This brings to €190m the sum Shell & has received in additional cash in recent months as it prepares to complete the final phase of the project that includes the construction of a five kilometre subterranean tunnel to bring gas ashore from the Corrib gas field.
Documents filed with the Companies Office show that the fresh cash injection has brought the firm’s share capital to €614m.
The field has one trillion cubic feet of gas and the final spend on developing the field is expected to top €2.5 billion — more than three times the original estimate of €800m.
A Shell spokeswoman said the costs of the tunnel phase “will represent capital investment of several hundred million euro”.
Shell has now secured all the necessary permissions and licences to proceed with the construction of the tunnel.
This follows An Bord Pleanála, the Department of the Environment and the Department of Communications, Energy and Natural Resources providing the necessary consents for the tunnel project to proceed.
The spokeswoman said “the €60m is to support the company’s ongoing activities on the Corrib project”.
She said: “Now that all the necessary consents and permits are in place Shell E&P Ireland Limited plans to commence construction in the coming months, once all the relevant pre-commencement conditions associated with the three consents have been completed.”

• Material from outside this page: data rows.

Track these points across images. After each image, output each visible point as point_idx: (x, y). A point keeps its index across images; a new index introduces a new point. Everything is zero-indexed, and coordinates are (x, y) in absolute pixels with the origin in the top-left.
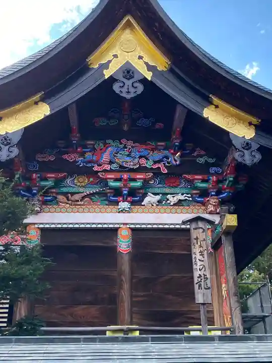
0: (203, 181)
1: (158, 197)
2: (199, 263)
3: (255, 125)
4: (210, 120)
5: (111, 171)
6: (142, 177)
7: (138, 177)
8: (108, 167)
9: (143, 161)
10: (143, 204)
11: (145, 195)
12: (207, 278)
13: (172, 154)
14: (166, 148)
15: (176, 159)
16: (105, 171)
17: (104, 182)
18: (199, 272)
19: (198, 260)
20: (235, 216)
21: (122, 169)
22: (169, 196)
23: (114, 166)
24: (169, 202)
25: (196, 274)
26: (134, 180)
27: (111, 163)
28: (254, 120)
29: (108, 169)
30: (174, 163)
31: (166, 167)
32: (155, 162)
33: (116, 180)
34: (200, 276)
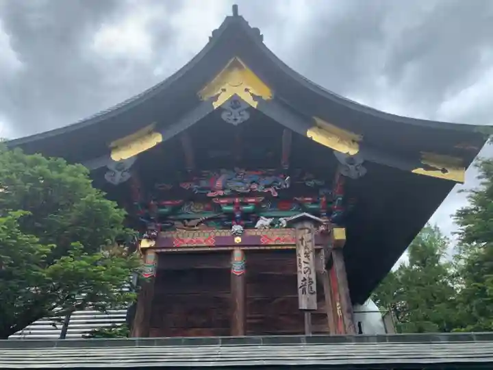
0: (314, 203)
1: (269, 221)
2: (304, 265)
3: (358, 143)
4: (314, 139)
5: (224, 197)
6: (253, 200)
7: (250, 200)
8: (221, 193)
9: (254, 186)
10: (256, 227)
11: (257, 219)
12: (312, 282)
13: (282, 178)
14: (277, 174)
15: (286, 182)
16: (220, 197)
17: (218, 207)
18: (304, 275)
19: (302, 262)
20: (344, 229)
21: (235, 194)
22: (281, 219)
23: (227, 192)
24: (281, 224)
25: (301, 277)
26: (247, 204)
27: (224, 189)
28: (357, 137)
29: (222, 194)
30: (284, 186)
31: (276, 190)
32: (266, 187)
33: (228, 204)
34: (305, 279)
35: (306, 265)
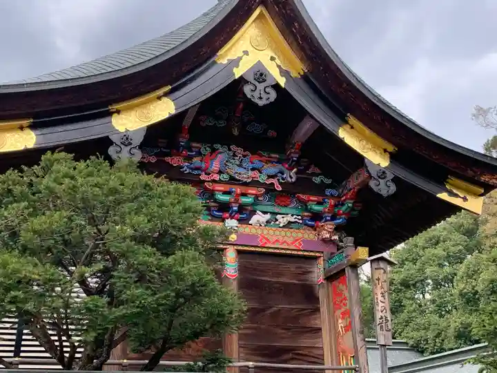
0: (319, 203)
1: (268, 216)
3: (390, 153)
5: (220, 182)
6: (254, 192)
7: (250, 191)
8: (217, 177)
9: (257, 174)
10: (250, 222)
11: (253, 213)
12: (388, 320)
13: (287, 169)
14: (279, 162)
15: (291, 176)
16: (214, 181)
17: (211, 194)
18: (381, 314)
19: (379, 302)
20: (367, 249)
21: (233, 180)
22: (278, 217)
23: (225, 177)
24: (277, 223)
26: (244, 195)
27: (220, 172)
28: (391, 148)
29: (217, 179)
30: (289, 180)
31: (280, 184)
32: (270, 177)
33: (225, 193)
34: (381, 318)
35: (383, 304)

The numbers to be employed in the final phase have not been confirmed, but it is expected that several hundred jobs will be created during the construction.
An Taisce and two local residents has instituted legal action against An Bord Pleanála’s decision to give the on-shore pipeline the go-ahead in the Commercial Court.
The case has been adjourned to October and doesn’t impact on Shell Ireland’s ability to proceed with the work as no court injunction has been sought or granted.
The Shell spokeswoman said “it is anticipated that first gas will flow in 2013 at the earliest”.
Construction work on the tunnel will take about 22 months to complete.
The proposal to bring the gas ashore only emerged after An Bord Pleanála ruled out half of a previous pipeline proposal on safety grounds in 2009.
Last year, it emerged that two of Shell’s partners in the project, Marathon Oil and Statoil, wrote off €399m arising from delays with the project and falling gas prices. Canadian company Vermilion Energy bought Marathon’s 18.5% share in the field in 2009.